TASK INSTRUCTIONS
The lines below, from the one holding "has become a" through the one holding "The legislation has sparked something of", are to be restated word for word, with all images left out.
==== EXERCISE DATA
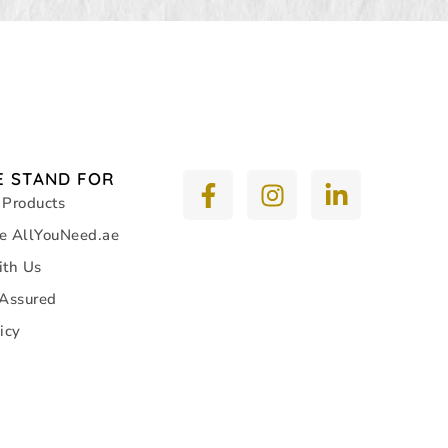
 STAND FOR
 Products
e AllYouNeed.ae
ith Us
 Assured
icy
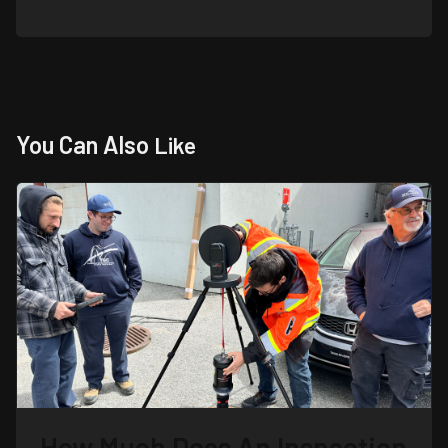
You Can Also
Like
How Much Does An Inspection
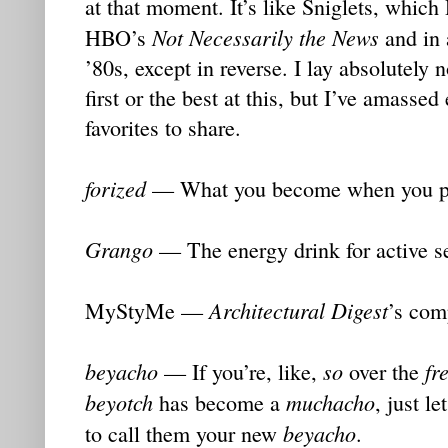
at that moment. It’s like Sniglets, which
Not Necessarily the News
HBO’s
and in 
’80s, except in reverse. I lay absolutely 
first or the best at this, but I’ve amasse
favorites to share.
forized
— What you become when you put
Grango
— The energy drink for active se
Architectural Digest
MyStyMe —
’s com
beyacho
so
fr
— If you’re, like,
over the
beyotch
muchacho
has become a
, just l
beyacho
to call them your new
.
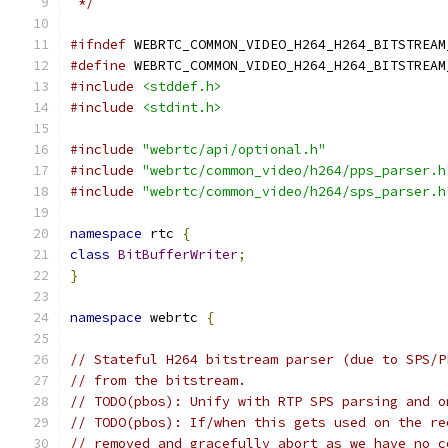
 */
#ifndef
 WEBRTC_COMMON_VIDEO_H264_H264_BITSTREAM
#define
 WEBRTC_COMMON_VIDEO_H264_H264_BITSTREAM
#include
<stddef.h>
#include
<stdint.h>
#include
"webrtc/api/optional.h"
#include
"webrtc/common_video/h264/pps_parser.h
#include
"webrtc/common_video/h264/sps_parser.h
namespace
 rtc 
{
class
BitBufferWriter
;
}
namespace
 webrtc 
{
// Stateful H264 bitstream parser (due to SPS/P
// from the bitstream.
// TODO(pbos): Unify with RTP SPS parsing and o
// TODO(pbos): If/when this gets used on the re
// removed and gracefully abort as we have no c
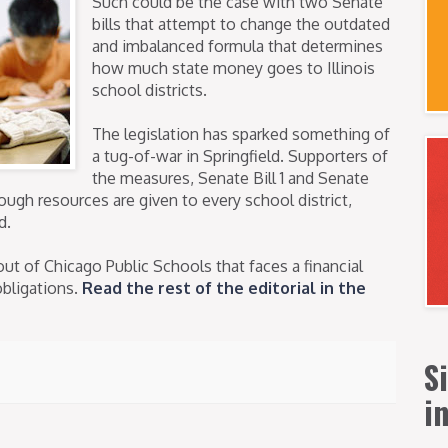
Such could be the case with two Senate
bills that attempt to change the outdated
and imbalanced formula that determines
how much state money goes to Illinois
school districts.
The legislation has sparked something of
a tug-of-war in Springfield. Supporters of
the measures, Senate Bill 1 and Senate
nough resources are given to every school district,
d.
out of Chicago Public Schools that faces a financial
obligations.
Read the rest of the editorial in the
S
i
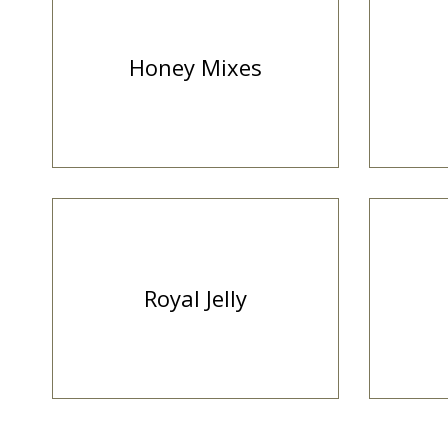
Honey Mixes
Royal Jelly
========
PROBLEM SOLUTION
has become a
, just l
beyacho
to call them your new
.
 */
#ifndef
 WEBRTC_COMMON_VIDEO_H264_H264_BITSTREAM
#define
 WEBRTC_COMMON_VIDEO_H264_H264_BITSTREAM
#include
<stddef.h>
#include
<stdint.h>
#include
"webrtc/api/optional.h"
#include
"webrtc/common_video/h264/pps_parser.h
#include
"webrtc/common_video/h264/sps_parser.h
namespace
 rtc 
{
class
BitBufferWriter
;
}
namespace
 webrtc 
{
// Stateful H264 bitstream parser (due to SPS/P
// from the bitstream.
// TODO(pbos): Unify with RTP SPS parsing and o
// TODO(pbos): If/when this gets used on the re
// removed and gracefully abort as we have no c
Such could be the case with two Senate
bills that attempt to change the outdated
and imbalanced formula that determines
how much state money goes to Illinois
school districts.
The legislation has sparked something of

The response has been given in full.